Written task: Write out exactly the lines below that run from the one containing "[557,92,592,106] true ->" through the one containing "(105, 875) none -> [948,432,1025,448] Number", both included, with no other lines.

***** Dataset excerpts

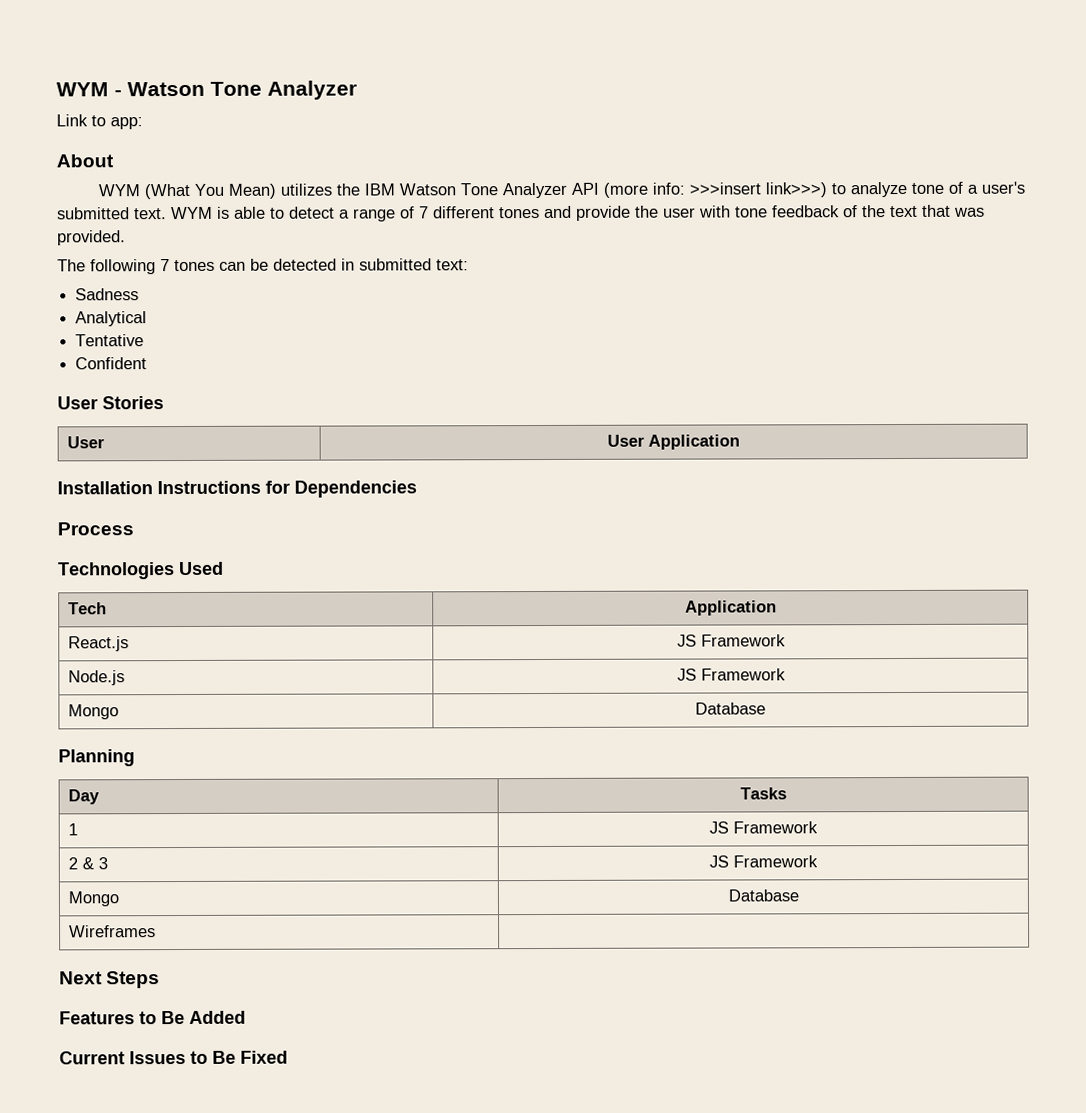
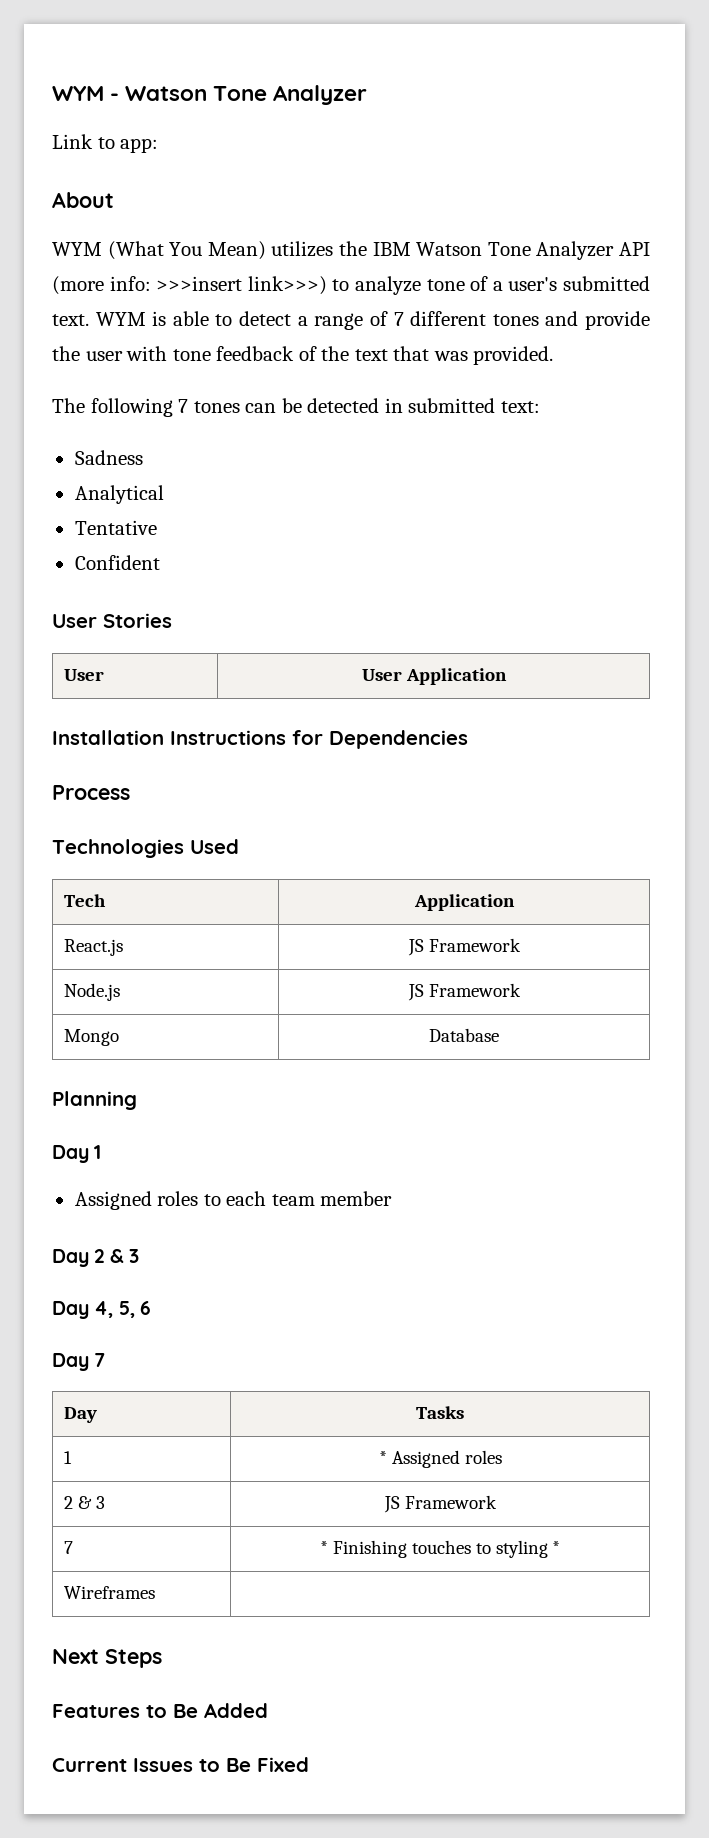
(135, 758) none -> [52,1145,102,1163] [74,1191,393,1210] [52,1249,139,1267] [52,1301,151,1319] [52,1353,106,1371] // Day 1 // Assigned roles to each team member // Day 2 & 3 // Day 4, 5, 6 // Day 7
[709,821,818,834] JS Framework -> [378,1450,502,1468] * Assigned roles
[68,891,120,907] [727,889,799,902] Mongo | Database -> [64,1541,74,1554] [319,1540,561,1558] 7 | * Finishing touches to styling *

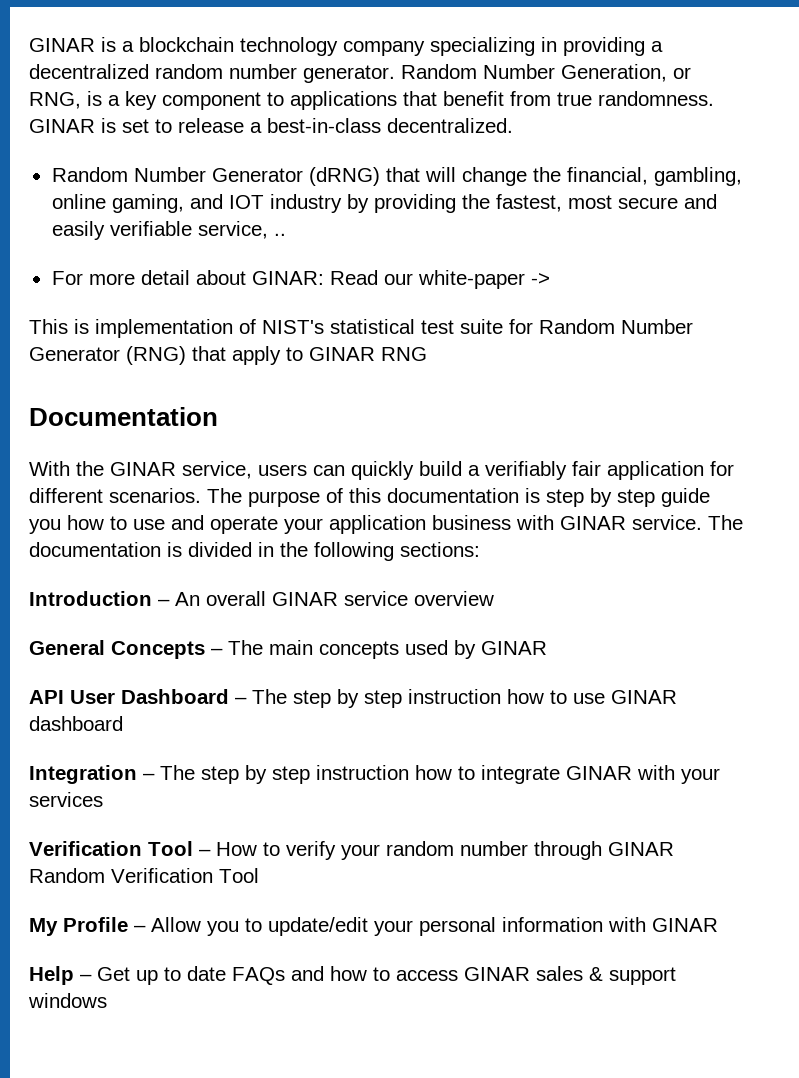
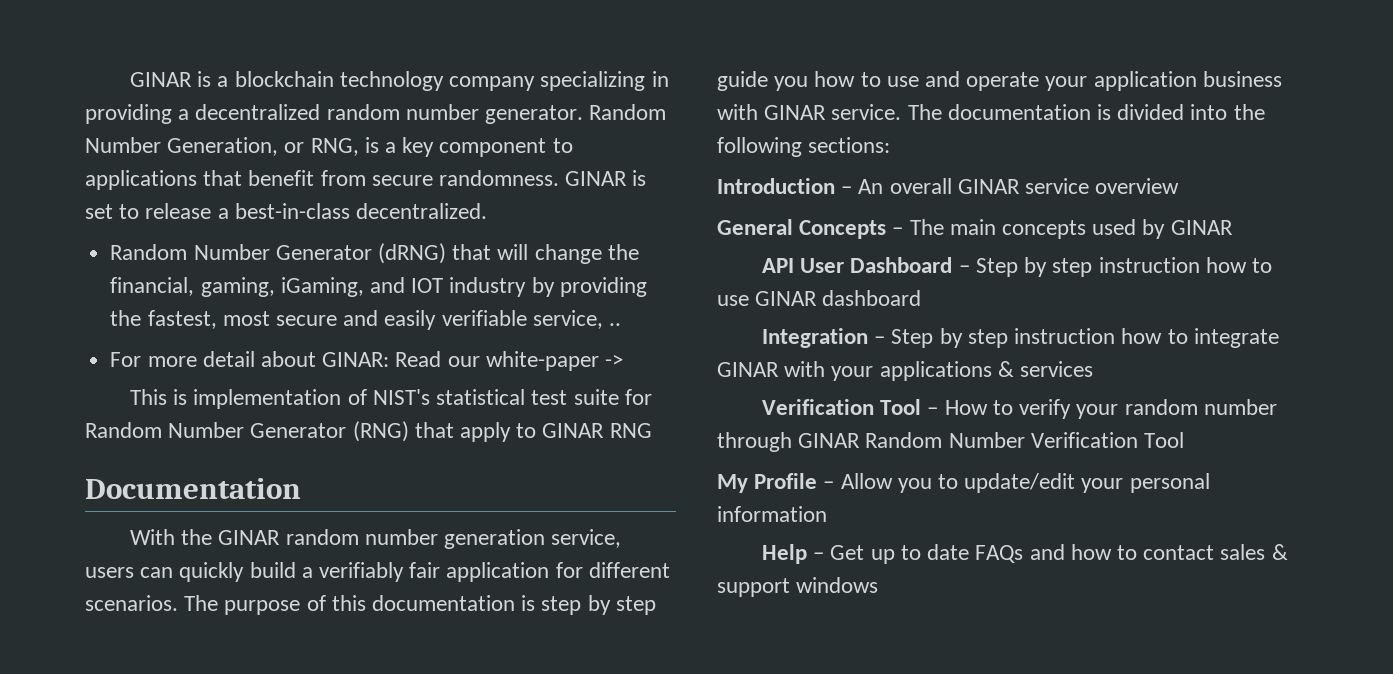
[557,92,592,106] true -> [371,175,433,186] secure
[653,167,742,186] [51,194,184,213] gambling, online gaming, -> [200,277,364,297] gaming, iGaming,
(176, 469) none -> [285,529,546,549] random number generation
[258,542,274,557] in -> [1190,104,1228,120] into
[252,689,331,708] The step -> [975,258,1018,277] Step
[160,765,239,784] The step -> [891,329,934,348] Step
(720, 776) none -> [879,361,1014,381] applications &
(105, 875) none -> [948,432,1025,448] Number
[608,917,718,932] with GINAR -> (827, 514) none
[396,967,530,981] access GINAR -> [1143,545,1215,560] contact

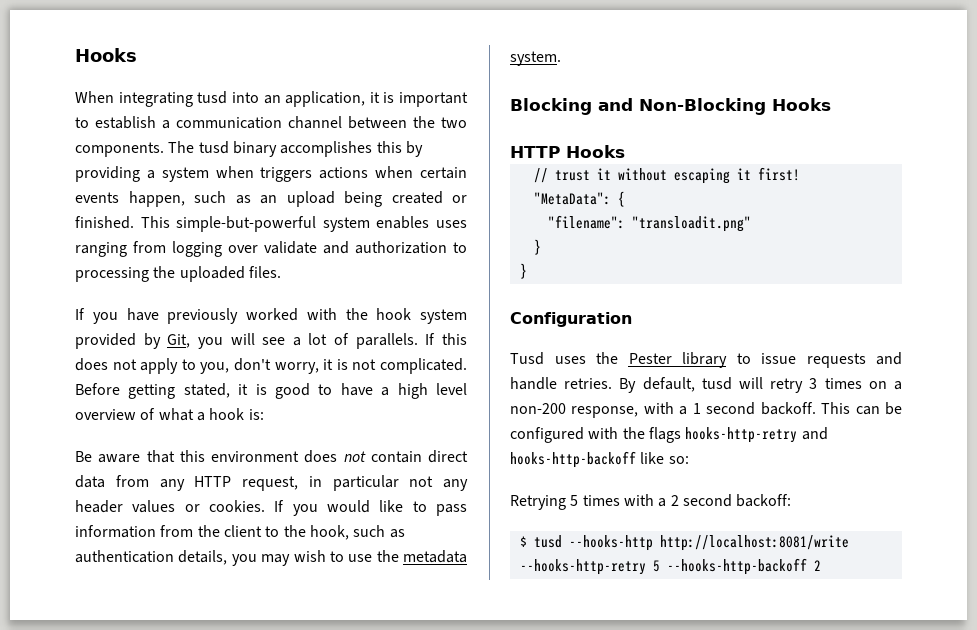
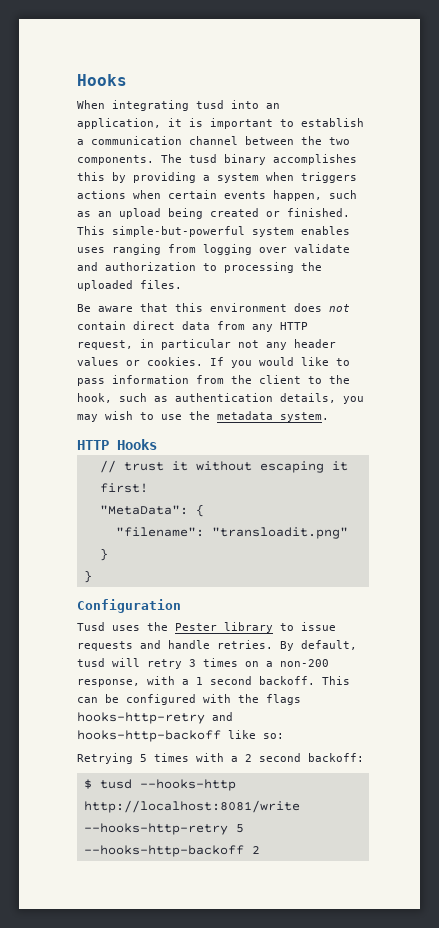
[75,308,467,324] [75,333,467,349] [75,358,468,374] [75,383,467,399] [75,408,264,421] // If you have previously worked with the hook system provided by Git, you will see a lot of parallels. If this does not apply to you, don't worry, it is not complicated. Before getting stated, it is good to have a high level overview of what a hook is: -> (182, 284) none
[510,98,831,115] // Blocking and Non-Blocking Hooks -> (329, 417) none

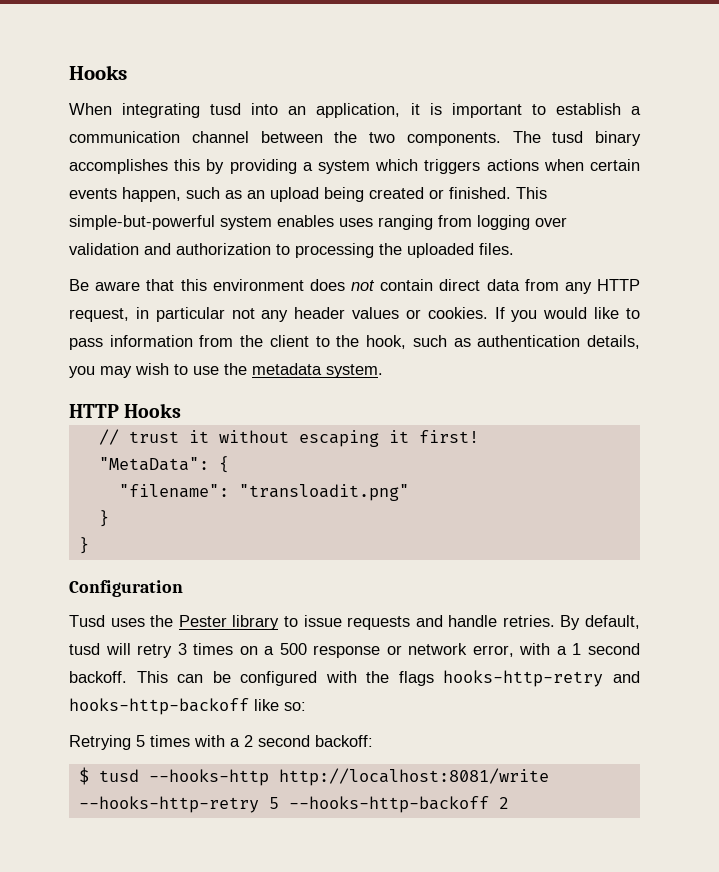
[266,172,294,181] when -> [375,159,419,171] which
[294,244,350,253] validate -> [69,243,139,255] validation
[280,659,329,667] [77,679,140,687] non-200 response, -> [279,643,514,658] 500 response or network error,

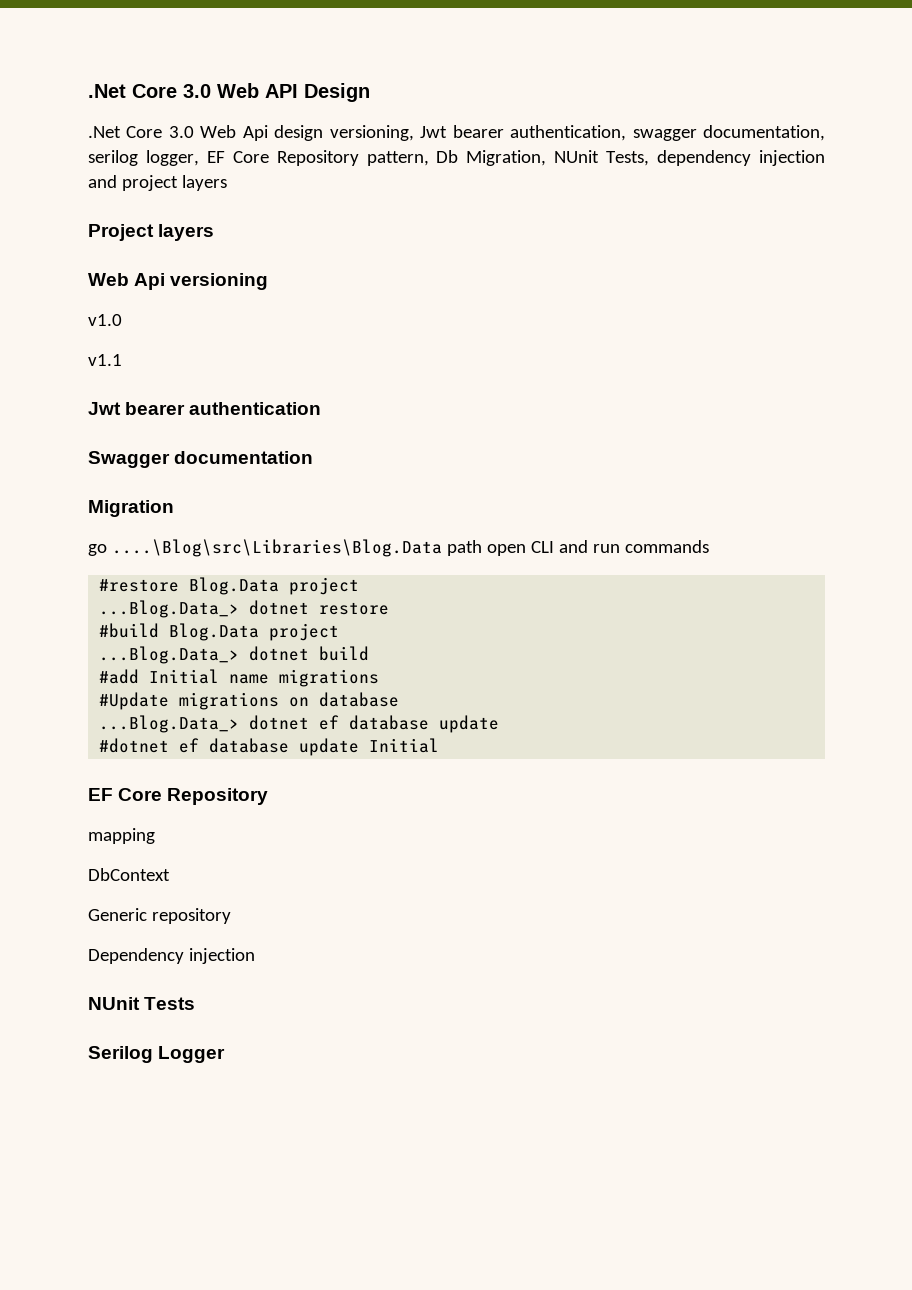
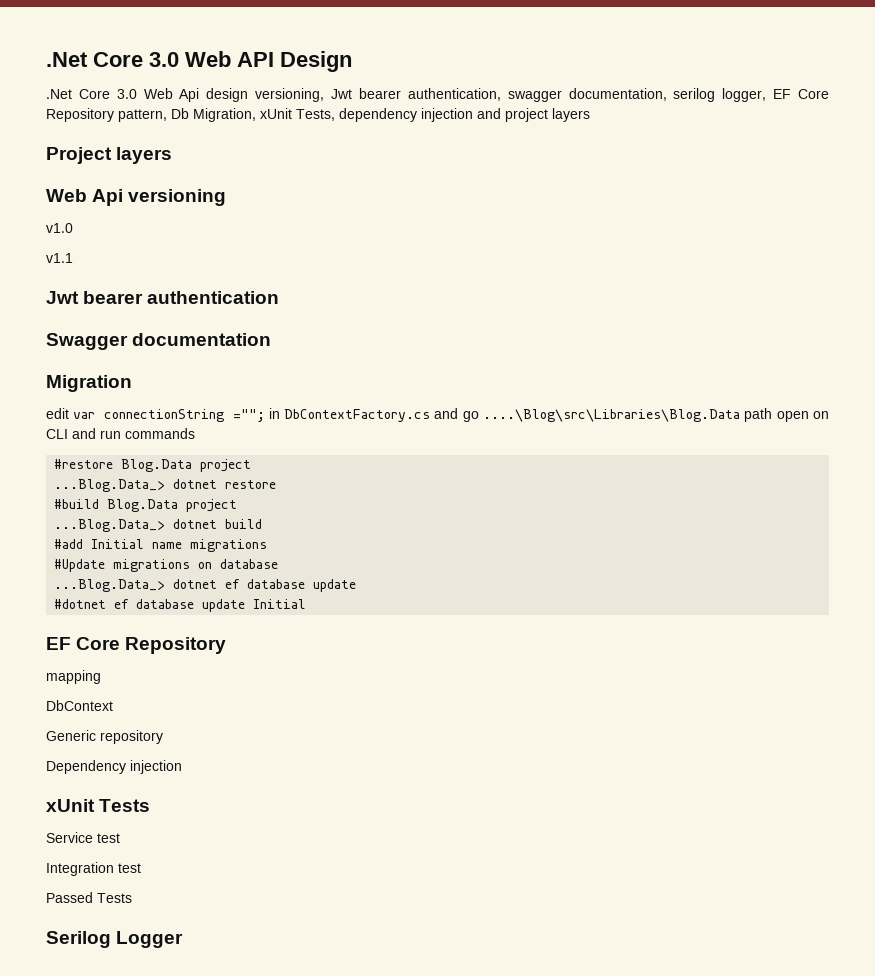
[554,150,600,163] NUnit -> [260,108,292,119] xUnit
(174, 508) none -> [46,408,459,422] edit var connectionString =""; in DbContextFactory.cs and
(526, 550) none -> [812,411,829,419] on
[88,997,140,1010] NUnit -> [46,799,151,812] [46,832,120,843] [46,862,141,876] [46,892,93,903] xUnit Tests // Service test // Integration test // Passed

**********

Output for this task:
[557,92,592,106] true -> [371,175,433,186] secure
[653,167,742,186] [51,194,184,213] gambling, online gaming, -> [200,277,364,297] gaming, iGaming,
(176, 469) none -> [285,529,546,549] random number generation
[258,542,274,557] in -> [1190,104,1228,120] into
[252,689,331,708] The step -> [975,258,1018,277] Step
[160,765,239,784] The step -> [891,329,934,348] Step
(720, 776) none -> [879,361,1014,381] applications &
(105, 875) none -> [948,432,1025,448] Number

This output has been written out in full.